Even with that problem, point guard is the position where this team is lacking the most. Currently, none of the players listed at the position average more than seven points or three assists. When you have talent like Booker and Ayton, a primary distributor is a must to ensure that everyone gets the ball in the best position to be effective. Earlier in the season it was reported that Phoenix made attempts to acquire the ClippersPatrick Beverley that didn’t materialize. It’s looking more like revisiting that scenario would be a good option. The PacersDarren Collison is another sturdy guard that has been rumored to be on the move sooner than later and he seems to fit nicely with what Phoenix has assembled.

For the Suns to become a respectable team, more than anything they need to shore up their defense. According to NBA.com, Phoenix was ranked bottom five in the league in deflections, loose balls recovered and charges drawn last season. This season, their deflection rate has gone up, but they still struggle making the defensive hustle plays that change the momentum of a game. Suns coach Igor Kokoskov was a member of the 2004 champion Detroit Pistons coaching staff, and he needs to instill a similar mindset in this team if they have any hopes of impressing during the second half of the season. .
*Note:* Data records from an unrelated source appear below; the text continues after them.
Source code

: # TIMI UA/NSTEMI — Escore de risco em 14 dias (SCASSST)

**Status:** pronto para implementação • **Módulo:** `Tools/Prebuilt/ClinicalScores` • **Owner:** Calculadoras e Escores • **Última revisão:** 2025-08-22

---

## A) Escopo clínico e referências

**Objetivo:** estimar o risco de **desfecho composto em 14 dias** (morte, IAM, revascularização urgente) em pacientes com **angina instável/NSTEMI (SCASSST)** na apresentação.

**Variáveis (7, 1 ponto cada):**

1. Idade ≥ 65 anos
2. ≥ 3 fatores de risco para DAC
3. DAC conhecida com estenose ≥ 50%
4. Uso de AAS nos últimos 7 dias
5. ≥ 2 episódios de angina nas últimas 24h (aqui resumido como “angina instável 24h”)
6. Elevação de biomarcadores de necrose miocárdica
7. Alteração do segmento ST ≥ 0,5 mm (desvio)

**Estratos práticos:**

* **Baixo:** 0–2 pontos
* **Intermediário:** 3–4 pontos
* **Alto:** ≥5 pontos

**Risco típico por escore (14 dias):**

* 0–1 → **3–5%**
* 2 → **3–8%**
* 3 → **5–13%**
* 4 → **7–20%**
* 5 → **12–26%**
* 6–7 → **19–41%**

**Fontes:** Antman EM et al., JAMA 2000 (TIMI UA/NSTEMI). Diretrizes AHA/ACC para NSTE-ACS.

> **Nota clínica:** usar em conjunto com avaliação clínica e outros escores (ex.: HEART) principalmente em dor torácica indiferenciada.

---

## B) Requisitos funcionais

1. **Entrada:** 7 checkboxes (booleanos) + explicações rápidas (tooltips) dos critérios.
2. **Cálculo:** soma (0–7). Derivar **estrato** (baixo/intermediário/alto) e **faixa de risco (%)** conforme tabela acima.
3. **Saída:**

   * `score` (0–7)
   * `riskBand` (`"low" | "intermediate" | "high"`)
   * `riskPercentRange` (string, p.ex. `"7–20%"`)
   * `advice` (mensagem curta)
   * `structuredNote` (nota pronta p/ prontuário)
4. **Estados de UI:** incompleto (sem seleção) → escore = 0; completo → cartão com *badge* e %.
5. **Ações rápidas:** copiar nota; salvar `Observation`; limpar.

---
With the New Year closing in fast, Phoenix, back in action Saturday against the Wolves (9 p.m. ET — watch on fuboTV with the NBA League Pass extension), needs to make some serious adjustments if it wants to be taken seriously come 2019. Currently on track to only win 16 total games this season, the Suns’ brass must decide which of these young players are keepers, and which need to be dealt for more proven players before the Feb. 7 trade deadline.